BEGIN Supplied data

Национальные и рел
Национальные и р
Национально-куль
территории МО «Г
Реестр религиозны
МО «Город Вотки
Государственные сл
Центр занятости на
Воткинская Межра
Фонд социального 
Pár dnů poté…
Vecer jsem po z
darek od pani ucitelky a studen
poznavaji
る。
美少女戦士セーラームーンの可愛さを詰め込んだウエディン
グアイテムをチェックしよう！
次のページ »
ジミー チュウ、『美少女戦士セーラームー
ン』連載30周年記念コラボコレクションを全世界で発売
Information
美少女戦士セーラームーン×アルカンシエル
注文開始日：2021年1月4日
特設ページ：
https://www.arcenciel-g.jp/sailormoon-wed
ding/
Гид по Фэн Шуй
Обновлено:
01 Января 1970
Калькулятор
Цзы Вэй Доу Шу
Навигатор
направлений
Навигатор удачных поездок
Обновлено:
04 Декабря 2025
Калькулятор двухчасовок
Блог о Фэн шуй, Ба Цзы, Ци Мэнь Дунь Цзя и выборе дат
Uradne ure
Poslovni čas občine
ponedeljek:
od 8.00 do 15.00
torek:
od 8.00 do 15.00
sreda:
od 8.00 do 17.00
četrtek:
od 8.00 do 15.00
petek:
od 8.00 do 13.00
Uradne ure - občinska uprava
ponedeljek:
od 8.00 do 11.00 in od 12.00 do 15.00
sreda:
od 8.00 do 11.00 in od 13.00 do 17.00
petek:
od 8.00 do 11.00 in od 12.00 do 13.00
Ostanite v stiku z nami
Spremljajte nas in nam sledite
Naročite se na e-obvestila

END Supplied data
BEGIN Supplied data

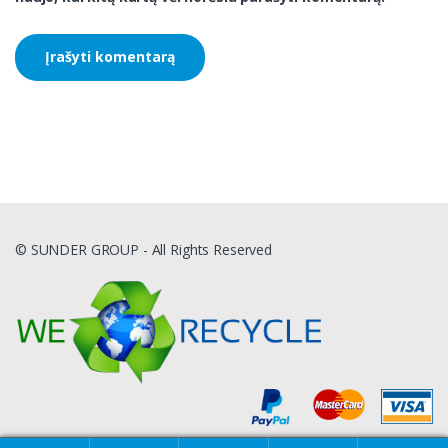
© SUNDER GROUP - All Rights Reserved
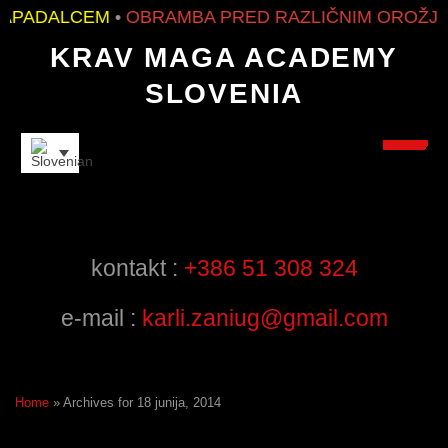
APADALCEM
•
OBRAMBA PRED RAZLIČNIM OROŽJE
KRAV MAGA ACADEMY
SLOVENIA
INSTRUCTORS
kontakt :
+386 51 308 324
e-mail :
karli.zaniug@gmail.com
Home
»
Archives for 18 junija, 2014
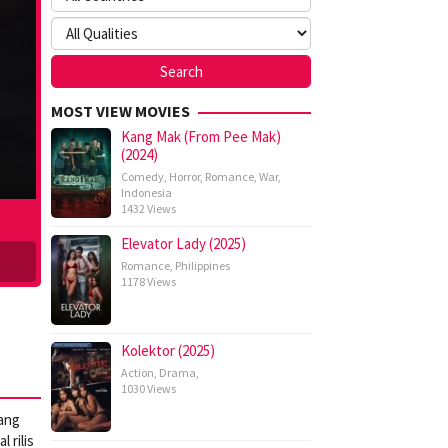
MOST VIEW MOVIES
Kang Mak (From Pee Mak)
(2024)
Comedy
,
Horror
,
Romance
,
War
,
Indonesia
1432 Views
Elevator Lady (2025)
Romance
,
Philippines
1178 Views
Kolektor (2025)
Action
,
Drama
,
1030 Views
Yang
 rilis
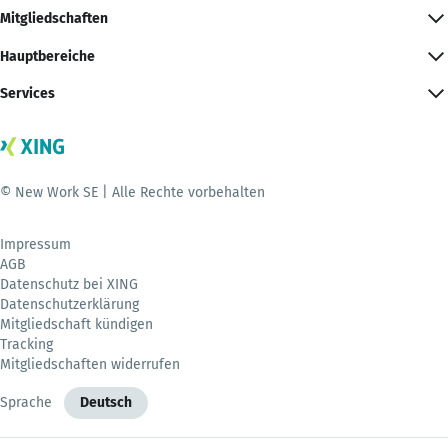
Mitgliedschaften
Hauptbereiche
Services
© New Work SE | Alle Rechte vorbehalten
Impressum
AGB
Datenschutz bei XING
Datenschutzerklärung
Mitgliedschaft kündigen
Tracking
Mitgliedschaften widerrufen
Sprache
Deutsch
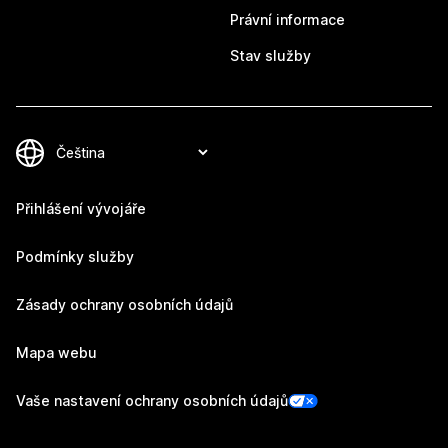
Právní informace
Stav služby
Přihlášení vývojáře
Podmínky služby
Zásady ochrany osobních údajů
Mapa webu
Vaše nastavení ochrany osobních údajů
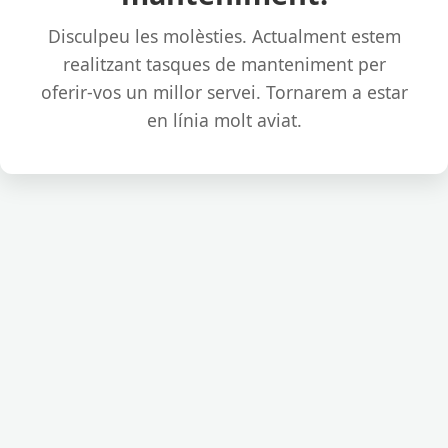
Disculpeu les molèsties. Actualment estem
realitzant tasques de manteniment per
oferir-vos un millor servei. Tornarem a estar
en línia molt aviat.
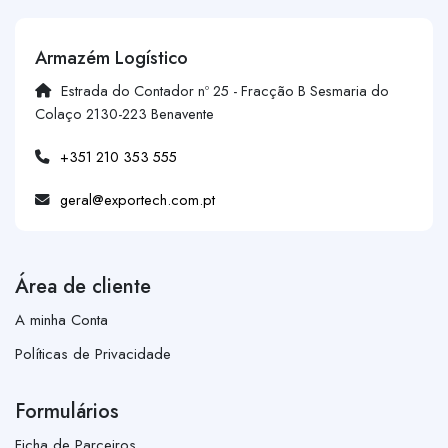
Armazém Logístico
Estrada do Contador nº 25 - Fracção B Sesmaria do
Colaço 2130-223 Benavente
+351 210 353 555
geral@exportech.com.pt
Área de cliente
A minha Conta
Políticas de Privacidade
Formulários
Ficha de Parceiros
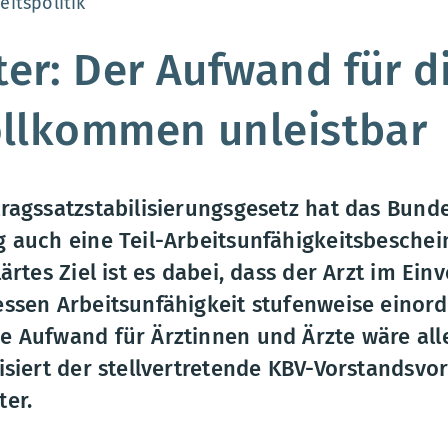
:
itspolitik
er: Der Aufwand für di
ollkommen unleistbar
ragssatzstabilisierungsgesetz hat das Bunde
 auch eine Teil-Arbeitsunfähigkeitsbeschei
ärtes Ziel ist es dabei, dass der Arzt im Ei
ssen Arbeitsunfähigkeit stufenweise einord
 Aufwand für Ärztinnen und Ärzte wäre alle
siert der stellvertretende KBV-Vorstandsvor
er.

END Supplied data
BEGIN Supplied data

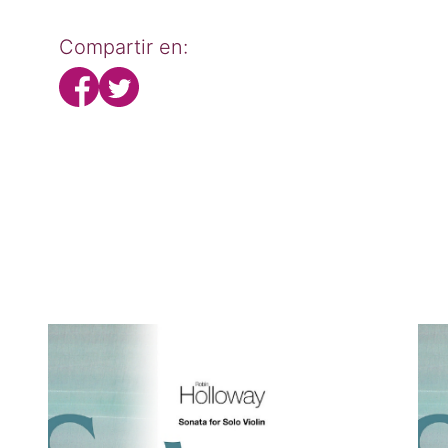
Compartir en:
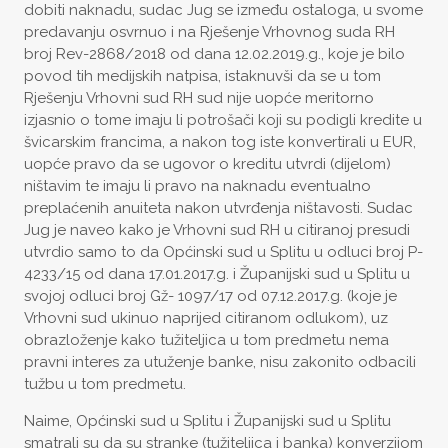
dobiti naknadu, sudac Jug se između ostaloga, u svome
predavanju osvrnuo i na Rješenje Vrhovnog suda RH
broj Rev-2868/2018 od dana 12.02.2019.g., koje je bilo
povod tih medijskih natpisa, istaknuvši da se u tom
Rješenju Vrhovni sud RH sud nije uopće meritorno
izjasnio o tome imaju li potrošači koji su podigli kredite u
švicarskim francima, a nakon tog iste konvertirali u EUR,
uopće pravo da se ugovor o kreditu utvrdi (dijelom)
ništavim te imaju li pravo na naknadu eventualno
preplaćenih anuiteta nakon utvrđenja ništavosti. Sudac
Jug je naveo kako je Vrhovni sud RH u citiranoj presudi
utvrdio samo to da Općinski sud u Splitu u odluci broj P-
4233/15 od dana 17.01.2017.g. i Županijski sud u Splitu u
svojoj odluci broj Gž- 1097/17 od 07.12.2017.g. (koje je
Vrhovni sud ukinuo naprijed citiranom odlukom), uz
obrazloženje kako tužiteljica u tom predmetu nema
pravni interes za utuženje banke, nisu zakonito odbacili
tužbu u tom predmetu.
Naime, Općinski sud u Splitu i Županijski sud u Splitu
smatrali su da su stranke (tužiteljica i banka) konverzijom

END Supplied data

• [Your assignment]
Render the stretch of the material from the line that contains "Právní informace" through the line that contains "en línia molt aviat." as a JSON list of strings, one string per line, with blank lines and pictures left out.

• [Reply to the task]
[
  "Právní informace",
  "Stav služby",
  "Přihlášení vývojáře",
  "Podmínky služby",
  "Zásady ochrany osobních údajů",
  "Mapa webu",
  "Vaše nastavení ochrany osobních údajů",
  "Disculpeu les molèsties. Actualment estem",
  "realitzant tasques de manteniment per",
  "oferir-vos un millor servei. Tornarem a estar",
  "en línia molt aviat."
]